You don’t need to be a lawyer to reference key legal and policy points.
Use clear, plain language — even one or two of these arguments can make your letter stronger.
1. Violates New York’s Promise of Equal Treatment
Legal basis:
New York Education Law § 3602-c requires that the district of location develop an Individualized Education Services Plan (IESP) for a parentally placed nonpublic school student “in the same manner and with the same contents as” a public-school IEP, and it explicitly cross-references § 4404, which governs due process hearings.
By removing implementation disputes from due process for IESPs — while retaining full due process rights for IEPs — this amendment breaks that parity and contradicts the law’s cross-reference to § 4404.
Simpler version you can use:
New York law says private-school students with disabilities are supposed to get services in the same way, and with the same protections, as public-school students.
Public-school students will still be able to go to a hearing when services aren’t provided. Private-school students will not.

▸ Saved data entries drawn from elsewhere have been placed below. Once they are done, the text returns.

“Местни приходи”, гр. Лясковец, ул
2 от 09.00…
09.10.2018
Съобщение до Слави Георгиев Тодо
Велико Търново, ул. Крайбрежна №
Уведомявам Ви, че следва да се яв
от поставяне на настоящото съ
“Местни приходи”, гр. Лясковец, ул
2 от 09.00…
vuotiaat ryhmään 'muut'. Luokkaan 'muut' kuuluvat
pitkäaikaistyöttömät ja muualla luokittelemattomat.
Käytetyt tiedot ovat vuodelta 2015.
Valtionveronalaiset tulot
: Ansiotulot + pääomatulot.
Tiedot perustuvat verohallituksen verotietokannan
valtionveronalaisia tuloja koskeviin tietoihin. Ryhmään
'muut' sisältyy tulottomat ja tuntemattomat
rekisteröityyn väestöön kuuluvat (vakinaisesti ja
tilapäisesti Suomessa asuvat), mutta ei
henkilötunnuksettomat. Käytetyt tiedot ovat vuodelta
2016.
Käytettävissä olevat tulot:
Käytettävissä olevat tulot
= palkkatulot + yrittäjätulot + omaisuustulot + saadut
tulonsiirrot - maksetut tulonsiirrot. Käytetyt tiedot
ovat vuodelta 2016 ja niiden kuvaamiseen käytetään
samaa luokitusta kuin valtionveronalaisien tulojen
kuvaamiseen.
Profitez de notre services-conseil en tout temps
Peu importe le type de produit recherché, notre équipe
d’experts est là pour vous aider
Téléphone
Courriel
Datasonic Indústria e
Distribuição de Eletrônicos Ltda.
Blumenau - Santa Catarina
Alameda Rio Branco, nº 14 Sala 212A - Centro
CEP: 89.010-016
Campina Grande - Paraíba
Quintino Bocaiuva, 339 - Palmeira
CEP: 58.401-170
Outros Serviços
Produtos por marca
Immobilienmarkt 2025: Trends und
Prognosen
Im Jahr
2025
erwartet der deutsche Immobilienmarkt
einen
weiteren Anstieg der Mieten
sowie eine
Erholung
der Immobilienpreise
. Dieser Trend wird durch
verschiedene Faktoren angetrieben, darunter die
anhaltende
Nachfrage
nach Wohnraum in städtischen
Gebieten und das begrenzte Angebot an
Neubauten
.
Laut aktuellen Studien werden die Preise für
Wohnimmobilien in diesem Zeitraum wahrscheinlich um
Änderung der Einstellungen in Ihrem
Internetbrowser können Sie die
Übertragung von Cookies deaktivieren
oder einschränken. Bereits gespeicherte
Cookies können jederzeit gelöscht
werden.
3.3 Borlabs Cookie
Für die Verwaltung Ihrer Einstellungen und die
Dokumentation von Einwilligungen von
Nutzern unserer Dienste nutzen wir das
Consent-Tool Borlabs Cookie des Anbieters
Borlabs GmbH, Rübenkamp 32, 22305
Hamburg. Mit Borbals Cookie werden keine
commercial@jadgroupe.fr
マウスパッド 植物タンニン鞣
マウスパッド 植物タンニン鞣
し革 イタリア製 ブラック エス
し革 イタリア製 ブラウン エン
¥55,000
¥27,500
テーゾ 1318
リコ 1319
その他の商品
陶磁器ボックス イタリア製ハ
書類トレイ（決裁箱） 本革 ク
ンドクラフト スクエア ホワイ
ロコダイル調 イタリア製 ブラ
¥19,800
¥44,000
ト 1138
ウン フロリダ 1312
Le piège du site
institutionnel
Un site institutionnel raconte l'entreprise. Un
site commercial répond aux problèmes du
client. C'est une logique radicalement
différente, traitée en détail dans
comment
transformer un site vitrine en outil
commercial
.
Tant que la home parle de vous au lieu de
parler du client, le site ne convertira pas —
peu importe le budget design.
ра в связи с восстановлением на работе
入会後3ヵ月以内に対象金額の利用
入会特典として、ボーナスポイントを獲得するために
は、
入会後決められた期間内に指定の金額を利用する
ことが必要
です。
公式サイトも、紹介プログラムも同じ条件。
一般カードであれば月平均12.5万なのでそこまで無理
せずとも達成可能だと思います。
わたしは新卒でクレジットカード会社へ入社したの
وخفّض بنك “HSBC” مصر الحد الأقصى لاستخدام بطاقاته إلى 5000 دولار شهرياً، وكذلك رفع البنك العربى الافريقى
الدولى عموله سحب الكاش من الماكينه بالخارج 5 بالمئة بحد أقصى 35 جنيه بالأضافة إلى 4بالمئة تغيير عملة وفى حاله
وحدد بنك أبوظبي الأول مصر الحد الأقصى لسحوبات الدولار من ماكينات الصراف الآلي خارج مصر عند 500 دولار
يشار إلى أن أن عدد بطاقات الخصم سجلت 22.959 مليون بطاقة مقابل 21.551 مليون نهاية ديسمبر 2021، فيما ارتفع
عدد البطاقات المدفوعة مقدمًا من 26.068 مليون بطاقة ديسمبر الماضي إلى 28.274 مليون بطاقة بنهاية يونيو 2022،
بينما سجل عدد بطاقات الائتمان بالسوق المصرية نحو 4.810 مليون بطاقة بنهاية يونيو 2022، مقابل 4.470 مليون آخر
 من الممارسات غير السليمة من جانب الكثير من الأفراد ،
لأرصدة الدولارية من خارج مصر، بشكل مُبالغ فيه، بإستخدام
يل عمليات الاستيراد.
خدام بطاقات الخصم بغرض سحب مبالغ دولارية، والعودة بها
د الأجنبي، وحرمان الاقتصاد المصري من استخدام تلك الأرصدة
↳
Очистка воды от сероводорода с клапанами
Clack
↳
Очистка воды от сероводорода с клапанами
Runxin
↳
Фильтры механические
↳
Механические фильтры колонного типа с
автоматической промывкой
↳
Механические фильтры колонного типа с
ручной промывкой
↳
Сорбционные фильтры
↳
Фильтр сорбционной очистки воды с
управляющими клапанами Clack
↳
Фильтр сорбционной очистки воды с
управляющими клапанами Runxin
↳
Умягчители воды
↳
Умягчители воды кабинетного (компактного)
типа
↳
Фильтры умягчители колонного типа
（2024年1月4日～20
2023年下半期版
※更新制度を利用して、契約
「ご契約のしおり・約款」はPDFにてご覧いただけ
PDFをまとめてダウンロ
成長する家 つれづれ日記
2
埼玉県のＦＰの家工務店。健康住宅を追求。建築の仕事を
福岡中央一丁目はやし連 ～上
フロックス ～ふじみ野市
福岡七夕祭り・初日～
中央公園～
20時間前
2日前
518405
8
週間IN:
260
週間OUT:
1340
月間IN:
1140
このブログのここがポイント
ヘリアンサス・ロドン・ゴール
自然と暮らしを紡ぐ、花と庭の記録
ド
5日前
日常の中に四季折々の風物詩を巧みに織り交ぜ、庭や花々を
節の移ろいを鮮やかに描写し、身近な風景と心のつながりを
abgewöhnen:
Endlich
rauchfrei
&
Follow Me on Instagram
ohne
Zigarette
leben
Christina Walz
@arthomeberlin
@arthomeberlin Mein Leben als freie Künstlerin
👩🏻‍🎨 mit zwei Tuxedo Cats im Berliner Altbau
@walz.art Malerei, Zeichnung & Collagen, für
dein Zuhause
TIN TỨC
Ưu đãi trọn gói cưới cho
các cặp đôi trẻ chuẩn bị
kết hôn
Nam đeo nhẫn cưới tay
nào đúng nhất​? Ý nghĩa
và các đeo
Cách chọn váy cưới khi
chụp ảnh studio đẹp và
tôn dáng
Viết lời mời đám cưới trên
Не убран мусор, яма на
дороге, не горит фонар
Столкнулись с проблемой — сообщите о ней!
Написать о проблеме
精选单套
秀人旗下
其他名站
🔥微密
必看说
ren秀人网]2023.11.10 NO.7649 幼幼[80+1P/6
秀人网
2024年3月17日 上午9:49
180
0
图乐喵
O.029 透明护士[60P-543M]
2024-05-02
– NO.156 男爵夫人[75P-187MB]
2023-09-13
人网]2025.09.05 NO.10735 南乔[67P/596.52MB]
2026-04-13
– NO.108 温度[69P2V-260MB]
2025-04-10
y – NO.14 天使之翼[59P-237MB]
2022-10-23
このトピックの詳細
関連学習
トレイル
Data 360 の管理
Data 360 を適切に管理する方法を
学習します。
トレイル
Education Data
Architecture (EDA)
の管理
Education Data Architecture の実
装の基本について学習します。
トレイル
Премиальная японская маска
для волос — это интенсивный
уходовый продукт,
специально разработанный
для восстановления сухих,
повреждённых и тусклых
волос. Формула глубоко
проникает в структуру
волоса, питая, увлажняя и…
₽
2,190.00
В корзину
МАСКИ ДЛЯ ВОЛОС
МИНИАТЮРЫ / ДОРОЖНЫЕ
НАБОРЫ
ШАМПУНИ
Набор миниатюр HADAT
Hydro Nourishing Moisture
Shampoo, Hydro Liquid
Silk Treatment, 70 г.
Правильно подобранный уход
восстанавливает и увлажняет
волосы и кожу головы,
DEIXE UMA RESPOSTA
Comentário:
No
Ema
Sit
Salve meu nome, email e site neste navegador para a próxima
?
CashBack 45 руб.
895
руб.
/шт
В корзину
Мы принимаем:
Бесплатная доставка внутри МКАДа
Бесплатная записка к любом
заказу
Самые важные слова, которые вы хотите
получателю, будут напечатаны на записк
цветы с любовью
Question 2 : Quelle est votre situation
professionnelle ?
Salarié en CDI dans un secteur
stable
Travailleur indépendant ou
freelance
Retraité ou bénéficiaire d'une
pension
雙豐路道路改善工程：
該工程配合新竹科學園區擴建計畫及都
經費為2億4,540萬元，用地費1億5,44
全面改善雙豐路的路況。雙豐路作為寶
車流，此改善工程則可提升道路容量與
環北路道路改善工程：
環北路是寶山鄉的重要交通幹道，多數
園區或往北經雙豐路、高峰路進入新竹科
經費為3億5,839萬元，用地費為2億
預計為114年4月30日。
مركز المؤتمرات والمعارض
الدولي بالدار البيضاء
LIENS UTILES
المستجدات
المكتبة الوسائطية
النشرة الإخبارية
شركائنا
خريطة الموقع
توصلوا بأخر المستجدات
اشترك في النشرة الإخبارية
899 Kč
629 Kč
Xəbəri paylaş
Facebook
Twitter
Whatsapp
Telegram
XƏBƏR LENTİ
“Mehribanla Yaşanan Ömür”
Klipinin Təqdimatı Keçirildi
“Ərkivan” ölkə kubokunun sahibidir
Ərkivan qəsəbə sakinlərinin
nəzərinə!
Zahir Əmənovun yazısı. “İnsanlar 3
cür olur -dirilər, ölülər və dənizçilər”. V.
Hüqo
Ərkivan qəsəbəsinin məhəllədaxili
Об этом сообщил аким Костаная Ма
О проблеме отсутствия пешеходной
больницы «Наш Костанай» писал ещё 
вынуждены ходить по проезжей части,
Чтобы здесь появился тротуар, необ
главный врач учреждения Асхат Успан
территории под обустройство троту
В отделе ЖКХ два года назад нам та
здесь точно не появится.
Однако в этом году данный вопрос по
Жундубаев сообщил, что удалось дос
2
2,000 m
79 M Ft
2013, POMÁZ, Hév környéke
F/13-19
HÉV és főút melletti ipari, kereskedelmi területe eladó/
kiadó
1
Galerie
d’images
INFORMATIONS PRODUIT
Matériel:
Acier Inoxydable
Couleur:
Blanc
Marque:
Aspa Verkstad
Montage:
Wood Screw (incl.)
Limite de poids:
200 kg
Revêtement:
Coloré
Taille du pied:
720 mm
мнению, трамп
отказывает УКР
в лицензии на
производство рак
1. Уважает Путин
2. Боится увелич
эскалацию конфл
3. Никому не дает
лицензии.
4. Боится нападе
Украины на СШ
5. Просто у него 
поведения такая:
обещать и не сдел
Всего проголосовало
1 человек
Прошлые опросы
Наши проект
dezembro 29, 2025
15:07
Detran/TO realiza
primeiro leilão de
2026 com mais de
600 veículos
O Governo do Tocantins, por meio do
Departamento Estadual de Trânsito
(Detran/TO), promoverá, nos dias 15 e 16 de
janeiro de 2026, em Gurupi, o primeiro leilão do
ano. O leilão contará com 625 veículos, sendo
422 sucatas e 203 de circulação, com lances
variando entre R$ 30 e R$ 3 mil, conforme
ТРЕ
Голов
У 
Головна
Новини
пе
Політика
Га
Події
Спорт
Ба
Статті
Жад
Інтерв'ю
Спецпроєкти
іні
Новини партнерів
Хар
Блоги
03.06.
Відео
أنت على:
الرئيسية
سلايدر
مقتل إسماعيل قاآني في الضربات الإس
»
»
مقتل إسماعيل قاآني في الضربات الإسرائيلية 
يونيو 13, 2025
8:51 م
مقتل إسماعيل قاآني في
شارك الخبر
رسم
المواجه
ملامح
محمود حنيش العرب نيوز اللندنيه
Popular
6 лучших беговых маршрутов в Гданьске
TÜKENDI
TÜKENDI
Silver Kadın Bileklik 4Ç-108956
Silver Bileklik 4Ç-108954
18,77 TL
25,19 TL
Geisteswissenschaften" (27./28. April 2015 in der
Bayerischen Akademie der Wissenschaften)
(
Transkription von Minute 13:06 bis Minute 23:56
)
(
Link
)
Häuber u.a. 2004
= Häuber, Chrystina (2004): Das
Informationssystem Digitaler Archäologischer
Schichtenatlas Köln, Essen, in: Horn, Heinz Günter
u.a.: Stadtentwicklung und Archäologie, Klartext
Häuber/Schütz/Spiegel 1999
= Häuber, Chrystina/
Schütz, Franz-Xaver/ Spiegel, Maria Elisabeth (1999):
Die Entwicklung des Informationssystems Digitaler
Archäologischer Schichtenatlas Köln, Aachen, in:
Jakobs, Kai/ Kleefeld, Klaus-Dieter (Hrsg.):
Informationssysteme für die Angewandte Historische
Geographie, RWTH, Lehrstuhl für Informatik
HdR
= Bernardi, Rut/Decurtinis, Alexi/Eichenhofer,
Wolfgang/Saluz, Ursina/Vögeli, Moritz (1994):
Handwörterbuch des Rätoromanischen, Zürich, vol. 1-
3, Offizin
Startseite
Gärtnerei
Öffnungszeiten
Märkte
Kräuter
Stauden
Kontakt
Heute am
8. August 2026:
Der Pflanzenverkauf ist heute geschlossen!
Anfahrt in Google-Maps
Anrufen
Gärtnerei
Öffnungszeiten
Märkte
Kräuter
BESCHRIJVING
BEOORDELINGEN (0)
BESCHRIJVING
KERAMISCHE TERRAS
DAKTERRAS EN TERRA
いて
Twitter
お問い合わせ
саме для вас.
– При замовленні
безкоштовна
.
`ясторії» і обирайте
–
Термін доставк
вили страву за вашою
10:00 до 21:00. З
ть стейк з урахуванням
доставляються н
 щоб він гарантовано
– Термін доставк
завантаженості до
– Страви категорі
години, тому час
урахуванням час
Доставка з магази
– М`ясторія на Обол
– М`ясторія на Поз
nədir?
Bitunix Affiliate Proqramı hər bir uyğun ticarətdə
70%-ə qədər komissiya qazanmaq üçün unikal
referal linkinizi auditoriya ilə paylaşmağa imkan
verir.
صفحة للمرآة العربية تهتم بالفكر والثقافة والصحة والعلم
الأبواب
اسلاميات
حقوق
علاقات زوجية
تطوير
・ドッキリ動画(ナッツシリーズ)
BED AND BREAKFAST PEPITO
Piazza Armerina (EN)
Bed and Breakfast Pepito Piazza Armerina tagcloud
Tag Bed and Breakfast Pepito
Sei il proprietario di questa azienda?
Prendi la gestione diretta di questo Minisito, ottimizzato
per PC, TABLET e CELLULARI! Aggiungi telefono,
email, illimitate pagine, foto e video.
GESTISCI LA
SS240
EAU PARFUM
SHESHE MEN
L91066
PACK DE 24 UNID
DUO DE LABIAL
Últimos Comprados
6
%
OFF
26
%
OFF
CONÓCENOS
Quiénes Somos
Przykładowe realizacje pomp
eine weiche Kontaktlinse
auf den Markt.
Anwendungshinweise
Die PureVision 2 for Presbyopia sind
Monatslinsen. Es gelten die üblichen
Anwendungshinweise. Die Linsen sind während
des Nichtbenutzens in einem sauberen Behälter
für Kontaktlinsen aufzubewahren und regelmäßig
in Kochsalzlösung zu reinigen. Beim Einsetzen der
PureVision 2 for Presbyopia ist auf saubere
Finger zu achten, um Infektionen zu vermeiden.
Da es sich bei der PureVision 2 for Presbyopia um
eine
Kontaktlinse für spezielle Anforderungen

You can’t remove the enforcement tool for one group of children and still call it equal treatment.
2. Defies Decades of Decisions and Practice
- For decades, State Review Officers (SROs) — the state’s special education appeals body — have consistently recognized that parents can bring impartial hearings when districts fail to implement IESP services.
- No SRO decision has ever ruled that IESP students lack implementation rights.
- A new regulation cannot simply erase rights long recognized in law, guidance, and established practice.
3. ERES Is Not a Real Replacement
- The Enhanced Rate and Equitable Services (ERES) process is run by the district’s Office of General Counsel — the same office whose attorneys represent the district against parents in hearings.
- This is a built-in conflict of interest.
- ERES outcomes overwhelmingly favor the district, and families face:
- Long delays (often 60+ days)
- No independent, neutral decision-maker
- No guaranteed right to appeal
- For most families, ERES is not a path to services — it’s an exercise in futility.
4. The NYSED Complaint Process Doesn’t Protect Individual Children
- NYSED frequently refers complaints back to the district that denied the services in the first place.
- The process is paper-only, disadvantaging parents who are not strong writers or whose first language isn’t English.
- It is complex, slow, and inaccessible for most families who can’t afford legal help.
- At best, it can address broad systemic problems, not individual students’ urgent needs.
5. Creates a Second-Class System for Children with Disabilities
- Public-school students will continue to have full due process protections.
- Nonpublic-school students — with the same disabilities and needs — will lose those protections entirely.
- This creates a two-tier system that conflicts with basic principles of equal protection and educational equity.
- The amendment doesn’t fix the real problems — provider shortages, payment delays, and administrative inefficiency.
- Instead, it hides those problems by making it harder for families to enforce the law.
Stripping parents of these rights sends a message that saving money matters more than protecting children with special needs.
Final Summary You Can Adapt
The proposed amendment to Section 200.5 is inconsistent with Education Law § 3602-c, contradicts decades of SRO precedent, and would materially weaken enforcement of IESP services for tens of thousands of students with disabilities.
ERES and the NYSED state complaint process are not adequate substitutes for impartial hearings and do not provide the independence, remedies, or accessibility that due process guarantees.
For these reasons, the amendment should not be adopted in its current form.